…хлестнуло — и миг спустя оборвалось, словно захлопнулась тяжёлая окованная сталью дверь. А миг — час — вечность — спустя по гаснущей связи донеслось измученное:
«прощайте…»
Сходящие с ума стихии рвали одежды, пытались сбросить вниз, в пылающее огненное море. Мелькнул на миг обломанный клык скалы, за которую из последних сил цеплялись две маленькие фигурки — поздно, слишком поздно. Немало ещё жизней оборвётся сегодня, и нет ни времени, ни сил вырвать из безумия пламени две, ставшие невольными орудиями в жестокой игре с судьбой…
…А Повелитель уходил, отстранялся все дальше, закрываясь всё новыми и новыми барьерами аванирэ, и казалось — не Восемь, так и не научившиеся говорить своему повелителю и учителю — «господин», а целый мир прислушивается в тоске и скорби, ожидая и страшась услышать последний вздох гаснущего крылатого пламени. Мелькнуло на миг перед мысленными взорами: сверкающий белый песок, равнодушное слепое сияние; витые белые колонны, уходящие ввысь…
И замерли на миг Восемь, когда содрогнулся незримо мир — словно живое существо, вновь ощутившее на горле только-только, казалось, разомкнувшиеся смертоносные клыки. И раскалённой волной хлестнул по молчащей надорванный, страшный в своей исступлённой безнадёжности, смех — кровью из сорванного горла. Не смех — вой смертельно раненого волка, стоящего над разорённым логовом. И ужасом, невыносимым смертным ужасом захлестнуло сердца каждого живого существа в обитаемых пределах…
…Не сговариваясь, они рухнули вниз, к самой поверхности огненного моря. Миг — и вспыхнули в раскалённых потоках чёрные плащи, обращаясь в невесомый пепел.
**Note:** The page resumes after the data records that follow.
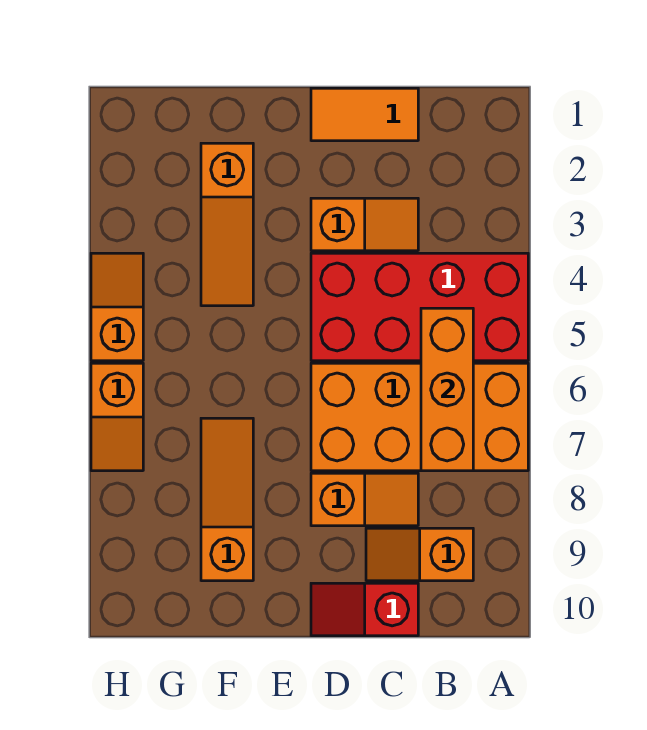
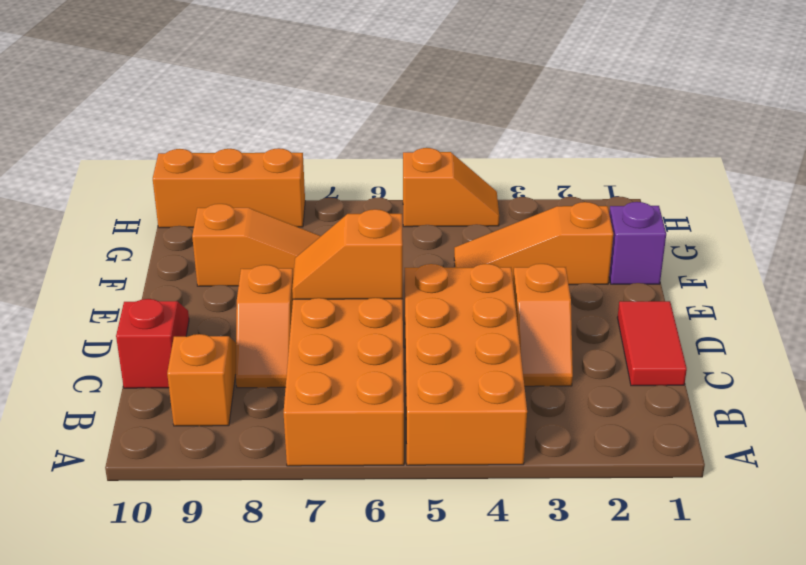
red 2x4 brick [311,253,528,361] -> orange 2x4 brick [405,264,527,465]
orange 1x3 brick [421,308,473,471] -> orange 1x3 brick moved to [153,148,305,228]
orange 1x2 tile [311,88,418,141] -> red 1x2 tile [617,301,687,386]
none -> purple 1x1 brick [609,202,666,284]
orange 1x2 slope [91,363,143,471] -> orange 1x2 slope moved to [292,209,403,299]

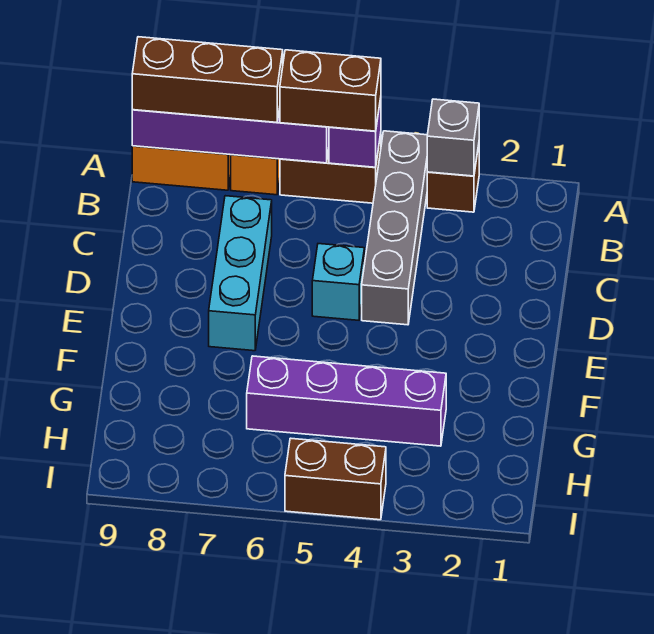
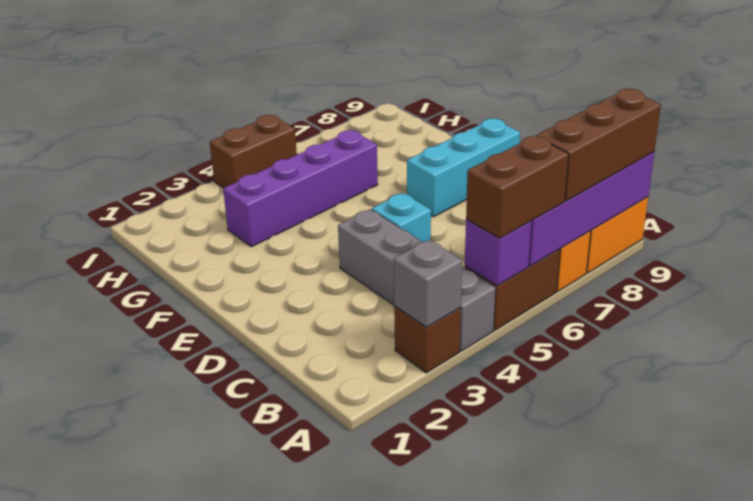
cyan 1x3 brick [209,196,272,351] -> cyan 1x3 brick turned to [407,118,520,217]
А восемь призрачных теней — ни живые, ни мёртвые, принадлежащие в равной степени и тварному, и Незримому миру — уже погружались вглубь, к бьющемуся в муках огненному сердцу Арты. Сплелись, словно скрепляя незримой печатью клятву служения, бесплотные руки. И в скорбную гаснущую Песнь осыпающейся пеплом чёрной башни вплелись восемь звенящих гневом, скорбью и надеждой голосов.
Один за другим подхватывали они дрожащие нити рвущихся, мечущихся в панике стихий. Подставляли плечи под чудовищный, непосильный для одного груз, и успокаивались корчи бьющейся в агонии земли. Рухнула, переломившись посередине, словно под тяжестью невидимого чудовищного молота, сияющая грозным стальным отливом строгая башня; но удар, что мог бы стать смертельным, уже угас, споткнулся, остановленный незримым щитом яростной воли и обречённого мужества. И острыми осколками красного гранита осыпался вниз тяжёлый донжон, когда яростный штормовой шквал встретил иглу ледяной голодной ненависти… встретил — и поглотил без следа.
Хлестнули во все стороны, содрогнулись от боли обожжённые стихии; но вставала уже, надёжной рукой поддерживала споткнувшиеся силы уверенная, хрупкая и всемогущая Любовь, и казалось — изящные фронтоны из нежно мерцающего халцедона парят в воздухе, и долго ещё колеблется прекрасный мираж там, где отныне — лишь сплавленные страшным жаром зеленоватые камни.
Сплетались в крепком рукопожатии руны Эрт и Эрат — вечные сёстры, вечные спутницы — и исцеляющий огонь жизни смирял безумство пламени земного, и успокаивались, прекращая слепое своё бегство, звери и птицы. И осыпались пылью, словно сами став незримыми опорами содрогающейся тверди, нерушимые стены: золотые крупицы малахита, алые искры в агатовой сумрачной глубине…
Падали в горячий воздух тихие слова, и прислушивались к завораживающему напеву, успокаивались стихии, увлекаемые в призрачный скользящий танец. И казалось, вместе с крылатой Мыслью танцует мерцающая бездонно-синяя башня, обращаясь невесомой искрящейся пылью, сплетаясь в тонкую вязь древних рун. И истаивала призрачным лучом, превращаясь в видимый лишь немногим сияющий путь, мерцающая лунным светом пронзительная стрела Прозрения.
…И прислушивался тревожно, удивлённо мир к привычной многоголосой Песне, узнавая и не узнавая грозную, исполненную скорби и надежды Музыку.
Ибо сегодня Восемь, поистине, становились Одним.
…Нет, не восемь. Девять.
Ибо девятый — Первый, покуда стоит мир, покуда живёт в сердцах смертных и бессмертных ледяное безжалостное прозрение Истины — Первый, спящий тягостным колдовским снов, на самой грани бытия — он был сейчас каждым из братьев. Каждым — и всеми вместе.